Required work »
1/ Copy the passage on Caroline Astor word for word from "To greet her" to "whole by diamonds.".
2/ Answer from the passage on Caroline Astor:
(a) In what year did Caroline Astor meet McAllister?
(b) At what hour was supper served at her January balls, and how many courses did it have?
(c) What did Mrs. Astor sit on while passing the evening at her balls?

Passage given »

^^^^

After creating an exclusive social network in Newport he set his sights on New York City. He met Caroline Astor in 1872, unclear exactly how but he was a distant cousin of Caroline’s husband. McAllister founded The Society of Patriarchs, with Caroline kind of acting behind the scenes. The society of patriarchs was an ultra exclusive committee “representative of men of worth, respectability, and responsibility.” So basically he and Caroline made a list of 25 wealthy Knickerbocker’s of which her husband was conveniently on the list. Each one of those men was allowed to invite 4 men and 5 debutantes to the yearly Patriarch’s Ball at a famous New York restaurant called Delmonico’s.
The purpose of these balls was essentially a marriage mart and if you were not invited, you were nothing in society. By making something so exclusive, it of course ups the social currency and McAllister and Caroline became the leaders and tastemakers of New York City. McAllister also saw himself as something of a society mentor and he would consult with women and advise on the best ways to dress and refine their daughters to really make a mark.
Caroline was known for her January balls and let’s just go into what a typical party was like. First off you had to go to the Academy of Music to take in an opera. You were expected to pay court to Mrs. Astor at her private box. From there, you would go to Mrs. Astor’s mansion on 5th avenue which would be decked out in flowers, particularly American beauty roses. And if you’re like what that doesn’t sound so impressive, 1. Roses in the dead of winter 150 years ago would have been ridiculously expensive and she filled her mansion with them and 2. Her mansion was literally where the Empire State Building stands today.
Supper wouldn’t be served until midnight – 9 courses. Your place setting at the table would have a cigarette rolled in a hundred dollar bank note. You’d dance until 4am and you’d leave with parting gifts such as golden snuff boxes, actual sapphires, and ivory fans.
To greet her guests, Mrs. Astor would stand under a huge painting of herself which now hangs in the metropolitan museum of art and she would be wearing a diamond tiara, triple stands of diamonds around her neck AND a diamond stomacher that belonged to Marie Antoinette. It was remarked that she looked like a “walking chandelier.” Which is really funny when you think about it because her whole thing was understated elegance she hated the nouveau riche because she found them tacky and vulgar yet here she is swallowed whole by diamonds.
Anyway, she’d pass the evening sitting on a red velvet divan and if you were lucky she’d allow you to come sit and talk a while. Interestingly, she never really gossiped or confided in anyone publicly. For all her exorbitant wealth and glamour, she wasn’t a known beauty. She was short and kind of stocky and refused photos and paintings unless she had artistic control. In her later years she wore a wig, she was a deeply insecure woman which I mean if my husband was constantly out on his yacht hooking up with every woman that crossed his path, I’d probably have big feelings too.
Ward McAllister called Caroline his mystic rose which was an homage to Dante’s Paradise. Part of why they were such good friends is not only were they both super snobs, Caroline’s husband was too busy messing around on his yacht to ever attend society functions so Ward McAllister was basically her permanent escort. If you were a lady, you had to show up with a gentleman.

^^^^

Stored data »
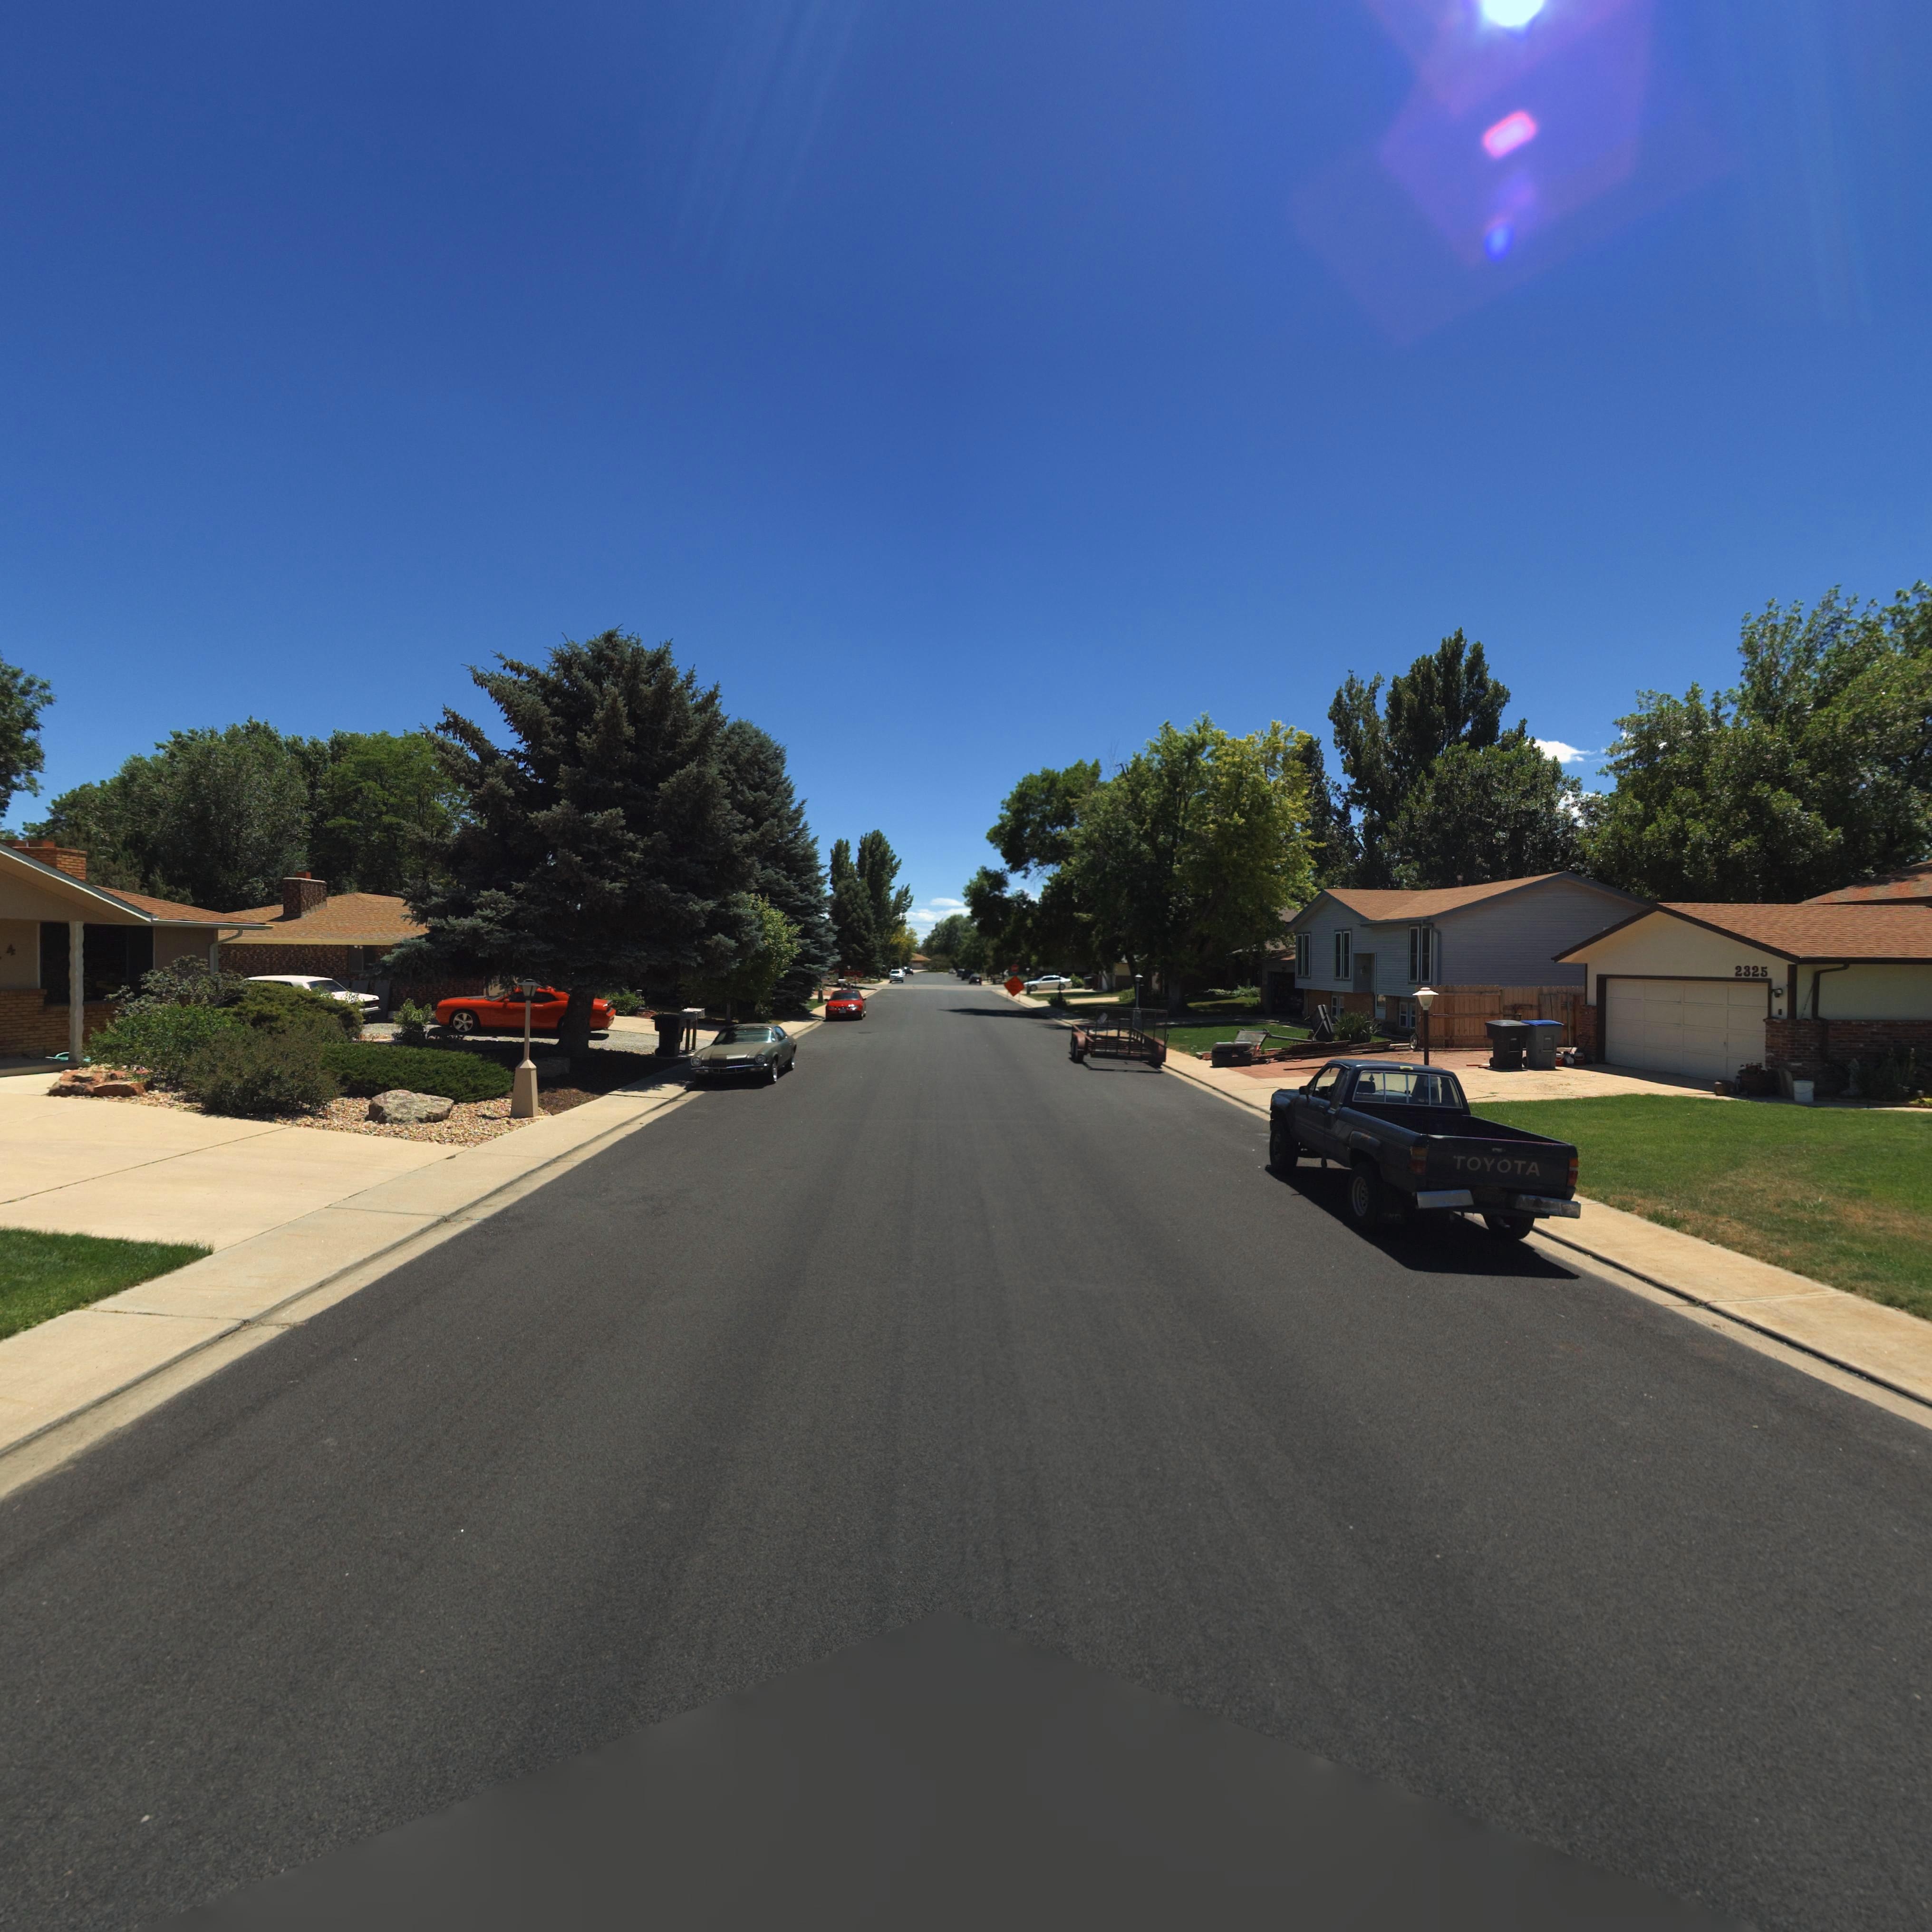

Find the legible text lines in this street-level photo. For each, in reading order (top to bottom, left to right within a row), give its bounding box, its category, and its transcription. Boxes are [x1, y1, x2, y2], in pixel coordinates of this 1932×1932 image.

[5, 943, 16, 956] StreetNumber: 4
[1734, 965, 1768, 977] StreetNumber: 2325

^^^^

Set of answers »
1/
To greet her guests, Mrs. Astor would stand under a huge painting of herself which now hangs in the metropolitan museum of art and she would be wearing a diamond tiara, triple stands of diamonds around her neck AND a diamond stomacher that belonged to Marie Antoinette. It was remarked that she looked like a “walking chandelier.” Which is really funny when you think about it because her whole thing was understated elegance she hated the nouveau riche because she found them tacky and vulgar yet here she is swallowed whole by diamonds.

2/
(a) 1872
(b) Midnight; nine courses
(c) A red velvet divan